Render every line of the material below as a Markdown table with the columns "No." and "Line," numbering the rows in order and skipping blank lines. Leave the pictures out of the table.

[TASK INPUTS]

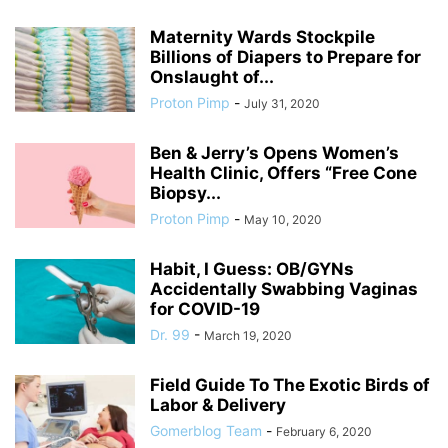
Maternity Wards Stockpile
Billions of Diapers to Prepare for
Onslaught of...
Proton Pimp
-
July 31, 2020
Ben & Jerry’s Opens Women’s
Health Clinic, Offers “Free Cone
Biopsy...
Proton Pimp
-
May 10, 2020
Habit, I Guess: OB/GYNs
Accidentally Swabbing Vaginas
for COVID-19
Dr. 99
-
March 19, 2020
Field Guide To The Exotic Birds of
Labor & Delivery
Gomerblog Team
-
February 6, 2020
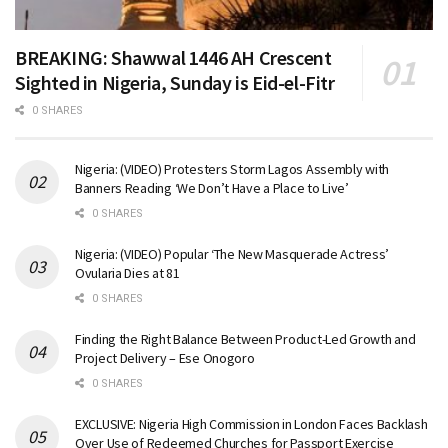
BREAKING: Shawwal 1446 AH Crescent
Sighted in Nigeria, Sunday is Eid-el-Fitr
0 SHARES
Nigeria: (VIDEO) Protesters Storm Lagos Assembly with
Banners Reading ‘We Don’t Have a Place to Live’
0 SHARES
Nigeria: (VIDEO) Popular ‘The New Masquerade Actress’
Ovularia Dies at 81
0 SHARES
Finding the Right Balance Between Product-Led Growth and
Project Delivery – Ese Onogoro
0 SHARES
EXCLUSIVE: Nigeria High Commission in London Faces Backlash
Over Use of Redeemed Churches for Passport Exercise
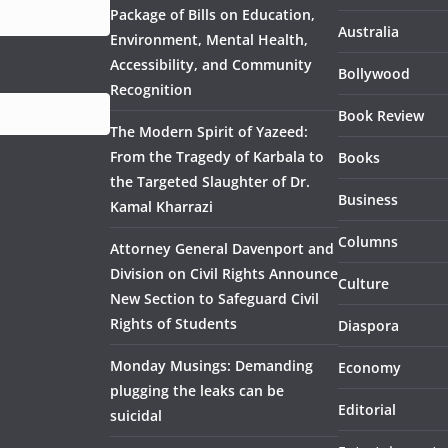
Package of Bills on Education,
Australia
Environment, Mental Health,
Accessibility, and Community
Bollywood
Recognition
Book Review
The Modern Spirit of Yazeed:
From the Tragedy of Karbala to
Books
the Targeted Slaughter of Dr.
Business
Kamal Kharrazi
Columns
Attorney General Davenport and
Division on Civil Rights Announce
Culture
New Section to Safeguard Civil
Rights of Students
Diaspora
Monday Musings: Demanding
Economy
plugging the leaks can be
Editorial
suicidal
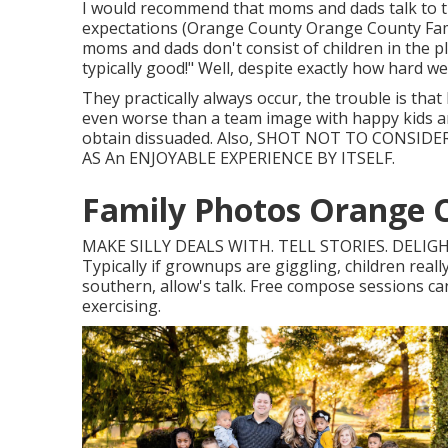
I would recommend that moms and dads talk to th
expectations (Orange County Orange County Family
moms and dads don't consist of children in the p
typically good!" Well, despite exactly how hard w
They practically always occur, the trouble is that
even worse than a team image with happy kids and
obtain dissuaded. Also, SHOT NOT TO CONSID
AS An ENJOYABLE EXPERIENCE BY ITSELF.
Family Photos Orange 
MAKE SILLY DEALS WITH. TELL STORIES. DELIGH
Typically if grownups are giggling, children reall
southern, allow's talk. Free compose sessions can 
exercising.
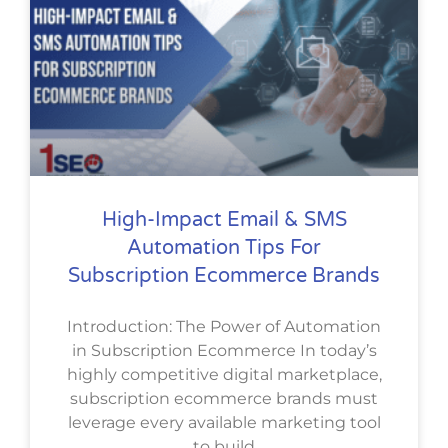
High-Impact Email & SMS
Automation Tips For
Subscription Ecommerce Brands
Introduction: The Power of Automation
in Subscription Ecommerce In today’s
highly competitive digital marketplace,
subscription ecommerce brands must
leverage every available marketing tool
to build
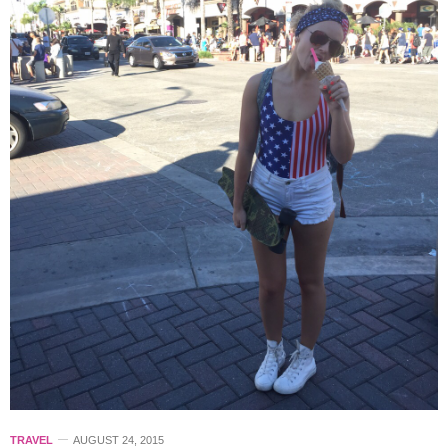
TRAVEL
AUGUST 24, 2015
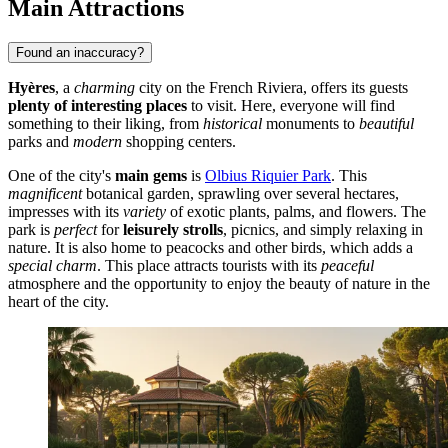
Main Attractions
Found an inaccuracy?
Hyères
, a
charming
city on the French Riviera, offers its guests
plenty of interesting places
to visit. Here, everyone will find
something to their liking, from
historical
monuments to
beautiful
parks and
modern
shopping centers.
One of the city's
main gems
is
Olbius Riquier Park
. This
magnificent
botanical garden, sprawling over several hectares,
impresses with its
variety
of exotic plants, palms, and flowers. The
park is
perfect
for
leisurely strolls
, picnics, and simply relaxing in
nature. It is also home to peacocks and other birds, which adds a
special charm
. This place attracts tourists with its
peaceful
atmosphere and the opportunity to enjoy the beauty of nature in the
heart of the city.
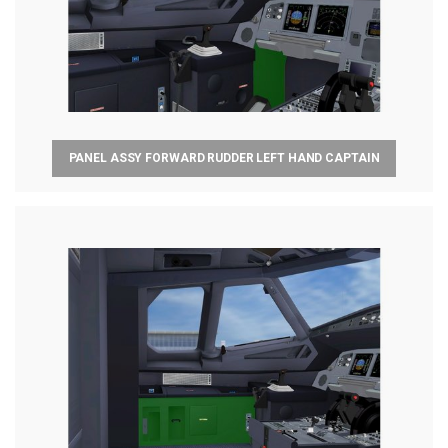
PANEL ASSY FORWARD RUDDER LEFT HAND CAPTAIN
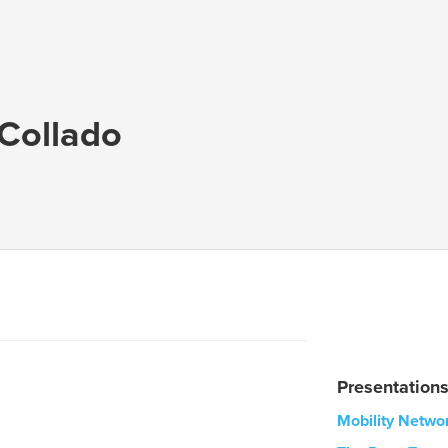
Collado
Presentation
Mobility Netwo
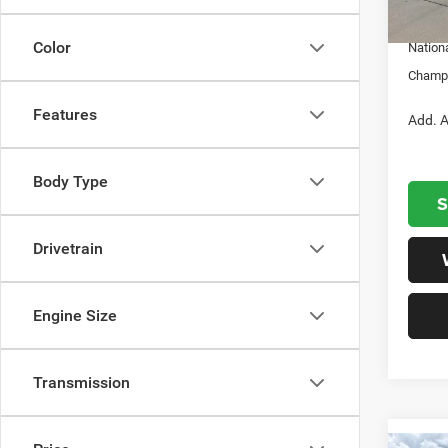
In S
Nation
Color
Nation
Champi
Features
Add. A
Body Type
S
Drivetrain
Engine Size
Transmission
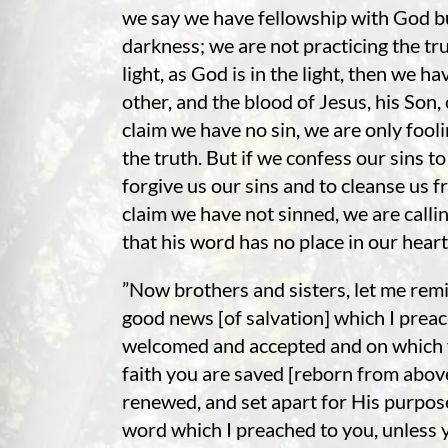
we say we have fellowship with God but
darkness; we are not practicing the trut
light, as God is in the light, then we h
other, and the blood of Jesus, his Son, 
claim we have no sin, we are only fooli
the truth. But if we confess our sins to 
forgive us our sins and to cleanse us f
claim we have not sinned, we are calli
that his word has no place in our hear
”Now brothers and sisters, let me remi
good news [of salvation] which I prea
welcomed and accepted and on which yo
faith you are saved [reborn from abov
renewed, and set apart for His purpose]
word which I preached to you, unless y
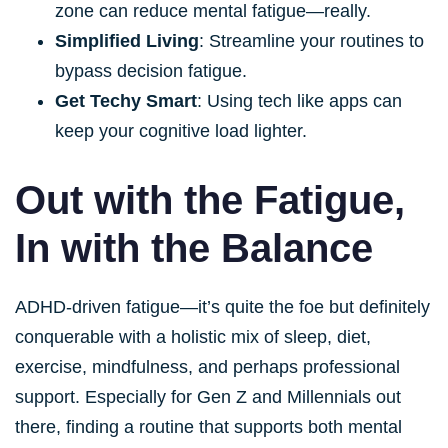
zone can reduce mental fatigue—really.
Simplified Living
: Streamline your routines to
bypass decision fatigue.
Get Techy Smart
: Using tech like apps can
keep your cognitive load lighter.
Out with the Fatigue,
In with the Balance
ADHD-driven fatigue—it’s quite the foe but definitely
conquerable with a holistic mix of sleep, diet,
exercise, mindfulness, and perhaps professional
support. Especially for Gen Z and Millennials out
there, finding a routine that supports both mental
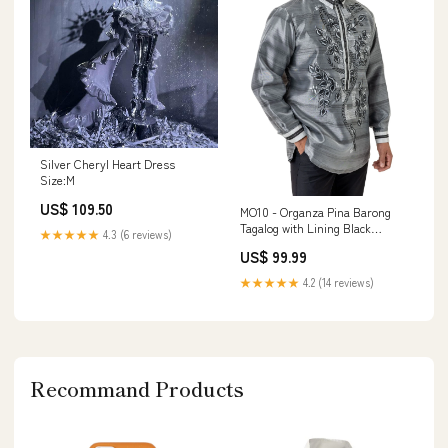
Silver Cheryl Heart Dress
Size:M
US$ 109.50
MO10 - Organza Pina Barong
Tagalog with Lining Black
★★★★★
4.3 (6 reviews)
jusilyn pina barong
US$ 99.99
★★★★★
4.2 (14 reviews)
Recommand Products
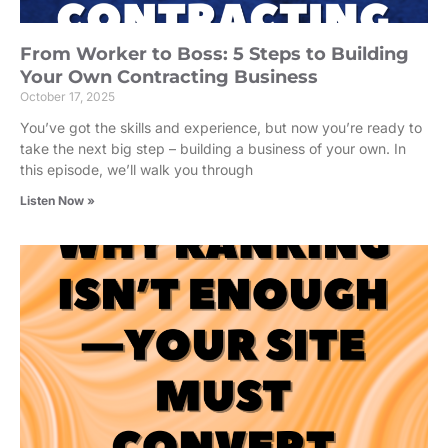
From Worker to Boss: 5 Steps to Building
Your Own Contracting Business
October 17, 2025
You’ve got the skills and experience, but now you’re ready to
take the next big step – building a business of your own. In
this episode, we’ll walk you through
Listen Now »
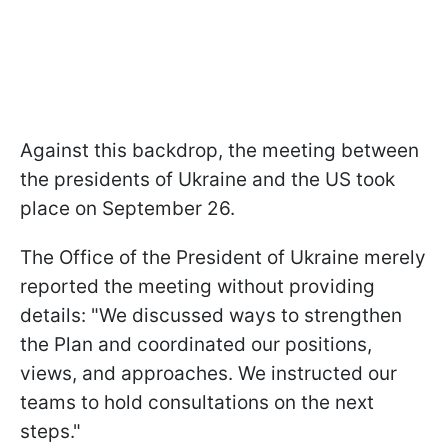
Against this backdrop, the meeting between
the presidents of Ukraine and the US took
place on September 26.
The Office of the President of Ukraine merely
reported the meeting without providing
details: "We discussed ways to strengthen
the Plan and coordinated our positions,
views, and approaches. We instructed our
teams to hold consultations on the next
steps."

[/TASK INPUTS]

*ANSWER BOX*.
| No. | Line |
|---|---|
| 1 | Maternity Wards Stockpile |
| 2 | Billions of Diapers to Prepare for |
| 3 | Onslaught of... |
| 4 | Proton Pimp |
| 5 | - |
| 6 | July 31, 2020 |
| 7 | Ben & Jerry’s Opens Women’s |
| 8 | Health Clinic, Offers “Free Cone |
| 9 | Biopsy... |
| 10 | Proton Pimp |
| 11 | - |
| 12 | May 10, 2020 |
| 13 | Habit, I Guess: OB/GYNs |
| 14 | Accidentally Swabbing Vaginas |
| 15 | for COVID-19 |
| 16 | Dr. 99 |
| 17 | - |
| 18 | March 19, 2020 |
| 19 | Field Guide To The Exotic Birds of |
| 20 | Labor & Delivery |
| 21 | Gomerblog Team |
| 22 | - |
| 23 | February 6, 2020 |
| 24 | BREAKING: Shawwal 1446 AH Crescent |
| 25 | Sighted in Nigeria, Sunday is Eid-el-Fitr |
| 26 | 0 SHARES |
| 27 | Nigeria: (VIDEO) Protesters Storm Lagos Assembly with |
| 28 | Banners Reading ‘We Don’t Have a Place to Live’ |
| 29 | 0 SHARES |
| 30 | Nigeria: (VIDEO) Popular ‘The New Masquerade Actress’ |
| 31 | Ovularia Dies at 81 |
| 32 | 0 SHARES |
| 33 | Finding the Right Balance Between Product-Led Growth and |
| 34 | Project Delivery – Ese Onogoro |
| 35 | 0 SHARES |
| 36 | EXCLUSIVE: Nigeria High Commission in London Faces Backlash |
| 37 | Over Use of Redeemed Churches for Passport Exercise |
| 38 | Package of Bills on Education, |
| 39 | Australia |
| 40 | Environment, Mental Health, |
| 41 | Accessibility, and Community |
| 42 | Bollywood |
| 43 | Recognition |
| 44 | Book Review |
| 45 | The Modern Spirit of Yazeed: |
| 46 | From the Tragedy of Karbala to |
| 47 | Books |
| 48 | the Targeted Slaughter of Dr. |
| 49 | Business |
| 50 | Kamal Kharrazi |
| 51 | Columns |
| 52 | Attorney General Davenport and |
| 53 | Division on Civil Rights Announce |
| 54 | Culture |
| 55 | New Section to Safeguard Civil |
| 56 | Rights of Students |
| 57 | Diaspora |
| 58 | Monday Musings: Demanding |
| 59 | Economy |
| 60 | plugging the leaks can be |
| 61 | Editorial |
| 62 | suicidal |
| 63 | I would recommend that moms and dads talk to th |
| 64 | expectations (Orange County Orange County Family |
| 65 | moms and dads don't consist of children in the p |
| 66 | typically good!" Well, despite exactly how hard w |
| 67 | They practically always occur, the trouble is that |
| 68 | even worse than a team image with happy kids and |
| 69 | obtain dissuaded. Also, SHOT NOT TO CONSID |
| 70 | AS An ENJOYABLE EXPERIENCE BY ITSELF. |
| 71 | Family Photos Orange  |
| 72 | MAKE SILLY DEALS WITH. TELL STORIES. DELIGH |
| 73 | Typically if grownups are giggling, children reall |
| 74 | southern, allow's talk. Free compose sessions can  |
| 75 | exercising. |
| 76 | High-Impact Email & SMS |
| 77 | Automation Tips For |
| 78 | Subscription Ecommerce Brands |
| 79 | Introduction: The Power of Automation |
| 80 | in Subscription Ecommerce In today’s |
| 81 | highly competitive digital marketplace, |
| 82 | subscription ecommerce brands must |
| 83 | leverage every available marketing tool |
| 84 | to build |
| 85 | TRAVEL |
| 86 | AUGUST 24, 2015 |
| 87 | Main Attractions |
| 88 | Found an inaccuracy? |
| 89 | Hyères |
| 90 | , a |
| 91 | charming |
| 92 | city on the French Riviera, offers its guests |
| 93 | plenty of interesting places |
| 94 | to visit. Here, everyone will find |
| 95 | something to their liking, from |
| 96 | historical |
| 97 | monuments to |
| 98 | beautiful |
| 99 | parks and |
| 100 | modern |
| 101 | shopping centers. |
| 102 | One of the city's |
| 103 | main gems |
| 104 | is |
| 105 | Olbius Riquier Park |
| 106 | . This |
| 107 | magnificent |
| 108 | botanical garden, sprawling over several hectares, |
| 109 | impresses with its |
| 110 | variety |
| 111 | of exotic plants, palms, and flowers. The |
| 112 | park is |
| 113 | perfect |
| 114 | for |
| 115 | leisurely strolls |
| 116 | , picnics, and simply relaxing in |
| 117 | nature. It is also home to peacocks and other birds, which adds a |
| 118 | special charm |
| 119 | . This place attracts tourists with its |
| 120 | peaceful |
| 121 | atmosphere and the opportunity to enjoy the beauty of nature in the |
| 122 | heart of the city. |
| 123 | PANEL ASSY FORWARD RUDDER LEFT HAND CAPTAIN |
| 124 | Collado |
| 125 | Presentation |
| 126 | Mobility Netwo |
| 127 | In S |
| 128 | Nation |
| 129 | Color |
| 130 | Nation |
| 131 | Champi |
| 132 | Features |
| 133 | Add. A |
| 134 | Body Type |
| 135 | S |
| 136 | Drivetrain |
| 137 | Engine Size |
| 138 | Transmission |
| 139 | we say we have fellowship with God but |
| 140 | darkness; we are not practicing the trut |
| 141 | light, as God is in the light, then we h |
| 142 | other, and the blood of Jesus, his Son,  |
| 143 | claim we have no sin, we are only fooli |
| 144 | the truth. But if we confess our sins to  |
| 145 | forgive us our sins and to cleanse us f |
| 146 | claim we have not sinned, we are calli |
| 147 | that his word has no place in our hear |
| 148 | ”Now brothers and sisters, let me remi |
| 149 | good news [of salvation] which I prea |
| 150 | welcomed and accepted and on which yo |
| 151 | faith you are saved [reborn from abov |
| 152 | renewed, and set apart for His purpose] |
| 153 | word which I preached to you, unless y |
| 154 | zone can reduce mental fatigue—really. |
| 155 | Simplified Living |
| 156 | : Streamline your routines to |
| 157 | bypass decision fatigue. |
| 158 | Get Techy Smart |
| 159 | : Using tech like apps can |
| 160 | keep your cognitive load lighter. |
| 161 | Out with the Fatigue, |
| 162 | In with the Balance |
| 163 | ADHD-driven fatigue—it’s quite the foe but definitely |
| 164 | conquerable with a holistic mix of sleep, diet, |
| 165 | exercise, mindfulness, and perhaps professional |
| 166 | support. Especially for Gen Z and Millennials out |
| 167 | there, finding a routine that supports both mental |
| 168 | Silver Cheryl Heart Dress |
| 169 | Size:M |
| 170 | US$ 109.50 |
| 171 | MO10 - Organza Pina Barong |
| 172 | Tagalog with Lining Black |
| 173 | ★★★★★ |
| 174 | 4.3 (6 reviews) |
| 175 | jusilyn pina barong |
| 176 | US$ 99.99 |
| 177 | ★★★★★ |
| 178 | 4.2 (14 reviews) |
| 179 | Recommand Products |
| 180 | From Worker to Boss: 5 Steps to Building |
| 181 | Your Own Contracting Business |
| 182 | October 17, 2025 |
| 183 | You’ve got the skills and experience, but now you’re ready to |
| 184 | take the next big step – building a business of your own. In |
| 185 | this episode, we’ll walk you through |
| 186 | Listen Now » |
| 187 | Against this backdrop, the meeting between |
| 188 | the presidents of Ukraine and the US took |
| 189 | place on September 26. |
| 190 | The Office of the President of Ukraine merely |
| 191 | reported the meeting without providing |
| 192 | details: "We discussed ways to strengthen |
| 193 | the Plan and coordinated our positions, |
| 194 | views, and approaches. We instructed our |
| 195 | teams to hold consultations on the next |
| 196 | steps." |